Oloferne ascolta, l’avvenenza della donna lo incanta, proclama di volerla possedere, lei mostra condiscendenza, dichiara di volere, prima di abbandonarsi a lui, banchettare gioiosamente.

Banchettando ne accetta i complimenti e, a ricambiarli, continua a ricolmargli il calice fino a quando, vedendolo ebbro, chiede di essere accompagnata al sontuoso talamo.

Si è premurata, frattanto, di invitarlo a fare allontanare servi e guardie.

Appena disteso, il grande generale si assopisce.

Ha gettato la spada, cesellata d’oro e argento, tra i cuscini.

La donna si rivolge a Dio, cui chiede la forza di attuare il proposito, afferra, con decisione la spada, la affonda nella gola all’uomo, aiutata dall’ancella ne recide il capo, che racchiude in un drappo.

Nel silenzio, quindi, orientandosi al bagliore di qualche fuoco di bivacco, lascia l’accampamento, portando la testa che, appesa, la mattina, alla porta principale di Bethulia, indurrà il terrore e la fuga dell’intero esercito ittita.

Sussiste, si è indotti a chiedersi eseguito il confronto, un ordine divino che disponga la successione degli eventi storici?

Tucidide lo nega esplicitamente, la conclusione del suo capolavoro pare, peraltro, dimostrarlo, Judith lo proclama, in un testo che ha suscitato più di un dubbio storiografico, e l’essenza del prodigio deve individuarsi, lo impone la narrazione, non tanto nella determinazione della donna di sgozzare un comandante invincibile, ma nell’avere saputo convincere i concittadini che il Dio di Abramo quel prodigio avrebbe assicurato.

Di fronte alle gesta dell’ultimo posseduto dal delirio dell’onnipotenza il quesito non è stato proposto.
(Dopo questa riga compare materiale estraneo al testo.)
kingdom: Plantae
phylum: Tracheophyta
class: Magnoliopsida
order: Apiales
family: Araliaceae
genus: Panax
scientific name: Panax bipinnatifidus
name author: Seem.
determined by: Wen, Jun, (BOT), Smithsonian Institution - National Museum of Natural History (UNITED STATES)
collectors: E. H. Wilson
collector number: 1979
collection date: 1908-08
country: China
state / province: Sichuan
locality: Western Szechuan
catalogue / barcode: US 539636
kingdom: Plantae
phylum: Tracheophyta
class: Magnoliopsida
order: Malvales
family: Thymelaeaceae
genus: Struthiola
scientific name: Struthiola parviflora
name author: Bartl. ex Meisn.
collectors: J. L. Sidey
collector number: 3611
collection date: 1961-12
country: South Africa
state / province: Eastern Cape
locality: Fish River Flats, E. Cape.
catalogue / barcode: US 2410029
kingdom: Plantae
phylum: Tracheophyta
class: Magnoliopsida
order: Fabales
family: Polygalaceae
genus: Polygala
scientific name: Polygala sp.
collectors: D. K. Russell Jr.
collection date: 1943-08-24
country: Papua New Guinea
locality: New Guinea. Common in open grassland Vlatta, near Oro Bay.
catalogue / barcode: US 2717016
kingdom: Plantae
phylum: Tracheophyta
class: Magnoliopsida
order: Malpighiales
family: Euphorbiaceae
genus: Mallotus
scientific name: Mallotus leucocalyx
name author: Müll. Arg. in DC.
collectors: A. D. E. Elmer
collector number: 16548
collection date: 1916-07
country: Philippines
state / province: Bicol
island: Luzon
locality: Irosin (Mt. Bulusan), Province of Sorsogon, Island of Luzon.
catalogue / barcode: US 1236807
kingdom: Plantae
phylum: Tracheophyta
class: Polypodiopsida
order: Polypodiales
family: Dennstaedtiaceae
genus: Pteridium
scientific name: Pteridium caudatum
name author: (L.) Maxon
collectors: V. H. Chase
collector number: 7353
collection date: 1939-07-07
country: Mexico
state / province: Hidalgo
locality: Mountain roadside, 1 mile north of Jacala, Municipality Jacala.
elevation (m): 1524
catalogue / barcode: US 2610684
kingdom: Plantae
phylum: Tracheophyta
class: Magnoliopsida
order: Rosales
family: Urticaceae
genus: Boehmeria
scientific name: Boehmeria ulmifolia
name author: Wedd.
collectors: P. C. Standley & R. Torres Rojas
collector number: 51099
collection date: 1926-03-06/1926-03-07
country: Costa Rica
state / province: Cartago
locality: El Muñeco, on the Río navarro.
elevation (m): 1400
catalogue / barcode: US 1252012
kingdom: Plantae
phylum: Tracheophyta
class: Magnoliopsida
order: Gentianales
Il Presidente degli Usa, cattolico quanto si voglia tiepido, è certo che il despota sanguinario sarà travolto dalle proprie stesse trame, un numero cospicuo di statisti europei, lontanissimi, ormai, dalla fede cristiana, sono insorti contro la bestialità dei novi Tartari, dimostrando, in ossequio a Tommaso d’Aquino, che l’embrione della fede cristiana si esprime, inequivocabile, nelle fondamenta della morale naturale di cui percepisce la vigenza ogni “uomo di buona volontà”.

Il Papa, che della fede cattolica dovrebbe essere l’alfiere, ha rifiutato, tra cento tergiversamenti, di schierarsi, di dichiarare che chi insigniva di una medaglia al valore un corpo di stupratori, di torturatori, di sventratori, con la baionetta, di bambini e bambine, proclamava, suggellando l’onorificenza, la più orrenda bestemmia contro il Dio del Cielo e della Terra, Creatore e Signore dell’Uomo e della Storia.

Nella forma identica a quella con cui si dimostra indifferente al secondo dei comandamenti dell’Onnipotente (il primo: amerai Dio, il secondo: amerai il prossimo tuo), nella parabola evangelica, il levita che, veduto l’uomo atterrato e ferito dai ladroni, si volge dalla parte opposta non riconoscendosi “prossimo” di quell’uomo, proclamando, cioè, di non essergli unito da alcun legame, reputandone la sventura, come insegna Tucidide, espressione della più impietosa, ma cogente, legge di natura.